The data section start
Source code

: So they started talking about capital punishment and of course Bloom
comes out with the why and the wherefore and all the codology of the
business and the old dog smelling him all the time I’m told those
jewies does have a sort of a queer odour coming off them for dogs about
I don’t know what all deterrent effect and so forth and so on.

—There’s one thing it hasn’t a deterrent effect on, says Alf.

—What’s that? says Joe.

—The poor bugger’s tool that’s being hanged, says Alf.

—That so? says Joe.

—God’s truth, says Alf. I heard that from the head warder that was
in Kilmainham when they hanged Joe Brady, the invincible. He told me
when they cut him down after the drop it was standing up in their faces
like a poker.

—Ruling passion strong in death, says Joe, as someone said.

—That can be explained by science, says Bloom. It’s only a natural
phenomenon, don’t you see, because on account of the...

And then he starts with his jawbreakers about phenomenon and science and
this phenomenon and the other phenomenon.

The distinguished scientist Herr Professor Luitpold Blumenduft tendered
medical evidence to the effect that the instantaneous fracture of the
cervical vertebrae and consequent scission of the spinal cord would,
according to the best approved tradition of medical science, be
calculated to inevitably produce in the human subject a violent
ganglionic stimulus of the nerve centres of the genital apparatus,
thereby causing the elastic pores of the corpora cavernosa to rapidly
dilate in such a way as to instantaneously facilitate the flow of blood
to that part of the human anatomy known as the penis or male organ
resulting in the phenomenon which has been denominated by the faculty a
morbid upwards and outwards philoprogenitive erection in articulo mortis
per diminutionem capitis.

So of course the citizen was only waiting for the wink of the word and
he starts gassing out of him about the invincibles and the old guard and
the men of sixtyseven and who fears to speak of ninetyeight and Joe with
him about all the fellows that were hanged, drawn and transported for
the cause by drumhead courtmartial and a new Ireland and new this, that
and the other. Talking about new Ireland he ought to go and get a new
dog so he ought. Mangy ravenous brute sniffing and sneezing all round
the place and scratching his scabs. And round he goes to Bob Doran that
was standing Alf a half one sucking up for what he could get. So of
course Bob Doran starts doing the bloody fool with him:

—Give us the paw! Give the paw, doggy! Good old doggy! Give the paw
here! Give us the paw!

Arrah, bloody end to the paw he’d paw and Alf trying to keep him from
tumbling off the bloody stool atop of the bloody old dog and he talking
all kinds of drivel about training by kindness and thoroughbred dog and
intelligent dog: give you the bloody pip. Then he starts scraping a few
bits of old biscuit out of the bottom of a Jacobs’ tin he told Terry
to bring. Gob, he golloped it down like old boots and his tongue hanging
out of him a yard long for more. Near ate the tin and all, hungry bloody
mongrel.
The data section end
**Problem**
Reproduce all of the material above line for line, keeping every word and punctuation mark unchanged.

**Exercise output**
Source code

: So they started talking about capital punishment and of course Bloom
comes out with the why and the wherefore and all the codology of the
business and the old dog smelling him all the time I’m told those
jewies does have a sort of a queer odour coming off them for dogs about
I don’t know what all deterrent effect and so forth and so on.

—There’s one thing it hasn’t a deterrent effect on, says Alf.

—What’s that? says Joe.

—The poor bugger’s tool that’s being hanged, says Alf.

—That so? says Joe.

—God’s truth, says Alf. I heard that from the head warder that was
in Kilmainham when they hanged Joe Brady, the invincible. He told me
when they cut him down after the drop it was standing up in their faces
like a poker.

—Ruling passion strong in death, says Joe, as someone said.

—That can be explained by science, says Bloom. It’s only a natural
phenomenon, don’t you see, because on account of the...

And then he starts with his jawbreakers about phenomenon and science and
this phenomenon and the other phenomenon.

The distinguished scientist Herr Professor Luitpold Blumenduft tendered
medical evidence to the effect that the instantaneous fracture of the
cervical vertebrae and consequent scission of the spinal cord would,
according to the best approved tradition of medical science, be
calculated to inevitably produce in the human subject a violent
ganglionic stimulus of the nerve centres of the genital apparatus,
thereby causing the elastic pores of the corpora cavernosa to rapidly
dilate in such a way as to instantaneously facilitate the flow of blood
to that part of the human anatomy known as the penis or male organ
resulting in the phenomenon which has been denominated by the faculty a
morbid upwards and outwards philoprogenitive erection in articulo mortis
per diminutionem capitis.

So of course the citizen was only waiting for the wink of the word and
he starts gassing out of him about the invincibles and the old guard and
the men of sixtyseven and who fears to speak of ninetyeight and Joe with
him about all the fellows that were hanged, drawn and transported for
the cause by drumhead courtmartial and a new Ireland and new this, that
and the other. Talking about new Ireland he ought to go and get a new
dog so he ought. Mangy ravenous brute sniffing and sneezing all round
the place and scratching his scabs. And round he goes to Bob Doran that
was standing Alf a half one sucking up for what he could get. So of
course Bob Doran starts doing the bloody fool with him:

—Give us the paw! Give the paw, doggy! Good old doggy! Give the paw
here! Give us the paw!

Arrah, bloody end to the paw he’d paw and Alf trying to keep him from
tumbling off the bloody stool atop of the bloody old dog and he talking
all kinds of drivel about training by kindness and thoroughbred dog and
intelligent dog: give you the bloody pip. Then he starts scraping a few
bits of old biscuit out of the bottom of a Jacobs’ tin he told Terry
to bring. Gob, he golloped it down like old boots and his tongue hanging
out of him a yard long for more. Near ate the tin and all, hungry bloody
mongrel.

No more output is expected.